Evan Pavka | Ryerson University, Toronto, Canada

Memento Mori: memory + identity in the typologies of death

Cemeteries have existed on the periphery of urban centers for centuries addressing social, cultural, and spiritual needs concerning the preservation of identity as well as memory. This focus on identity and memory is paralleled in the structure of museums and cultural institutions. While cemeteries themselves can be framed as cultural institutions they are, in fact, accretive immersive exhibits that speak to  our broader relationship with mortality.

Due to the emergence of personalized technologies museums, galleries, and cultural centers have reframed their exhibits to align with these digital narratives. This reframing has led to the formation of what many argue are immersive exhibits that rely heavily on interactive technology and site specific sculptural forms in an attempt to subject the user in a manner that reflects the interface of the screen.  However, cemeteries have connected to broader social and cultural narratives for centuries without reliance on technology. Through tactility, authenticity, memory, and identity cemeteries offer unique insight into the future of exhibit design.
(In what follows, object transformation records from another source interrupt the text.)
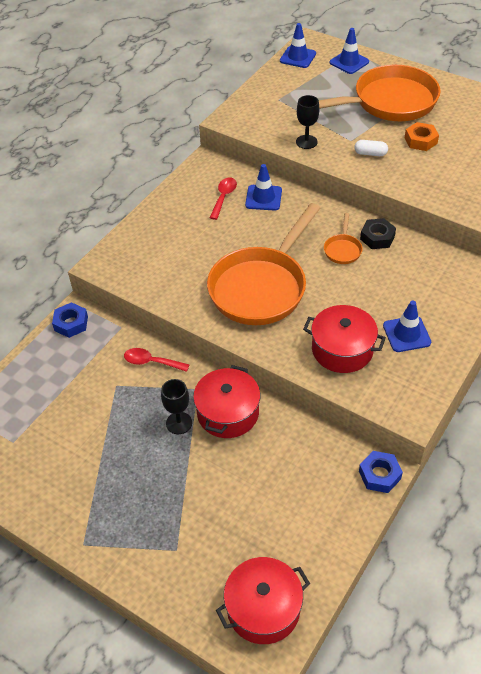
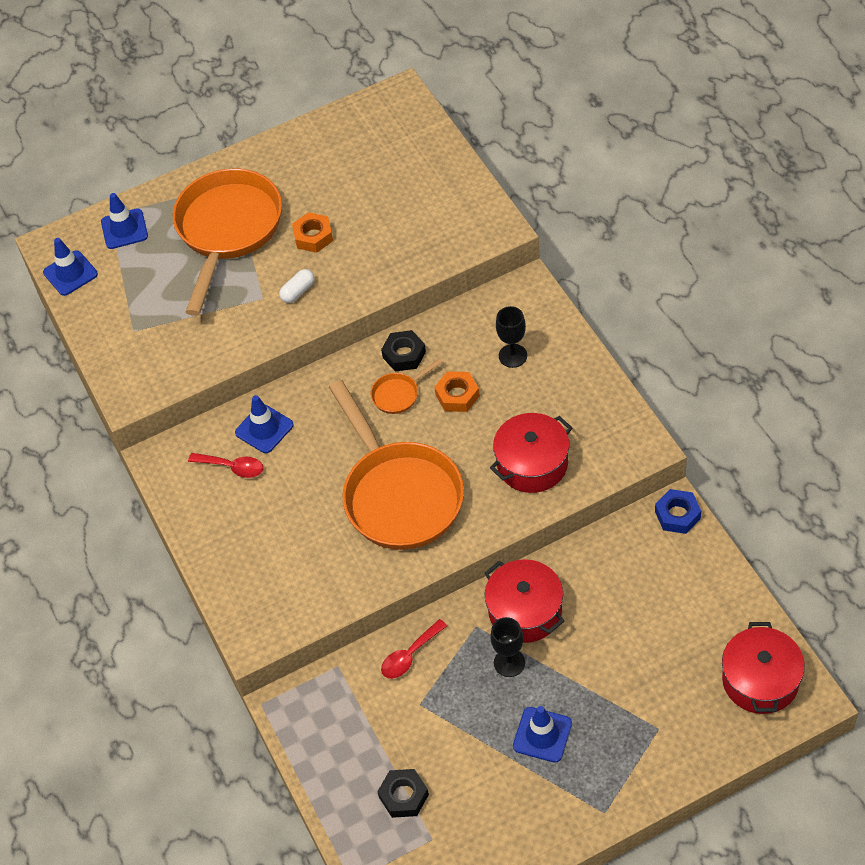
camera: 55 degrees left, 5 degrees up
blue nut [52,302,88,338] -> none
red spoon [210,178,237,220] -> red spoon turned 150 degrees clockwise [188,453,263,478]
black goblet [296,95,319,149] -> black goblet moved to [496,306,527,368]
orange pan [324,213,363,264] -> orange pan turned 105 degrees clockwise [371,358,443,414]
blue traffic cone [383,301,431,352] -> blue traffic cone moved to [513,706,572,763]
none -> black nut [377,769,429,818]
none -> orange nut [434,371,480,412]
The impact of  touch-screen  technology has resulted in a thirst for a new form of tactility within the museum experience. Cemeteries, often formed as public structures merging the typology of the park, enable a meaningful form of tactility through the participatory nature of the environment. Due to their integration in the public realm, cemeteries offer one of the few democratic spaces within the urban environment. Free from the political or social agendas and the architectural determinism of the museum environment, cemeteries offer space for authentic expression. Finally, These environments house the collective memory of various individuals that are immortalized through the built structures, which attempt to materialize the identity of those interned. Through physical markers, hieroglyphics, materiality, and location these built structures develop a distinct experience that can be viewed as a precedent for meaningful spatial narratives.

Mounted as tour and discussion, Memento Mori will explore the ritualistic use of the cemetery environment as collection of artifacts contributing to our personal as well as collective memory and identity. Through this exploration, the city will be reframed as the contemporary cultural center where authentic and meaningful expressions are explored; transcending traditional temporal and spatial barriers.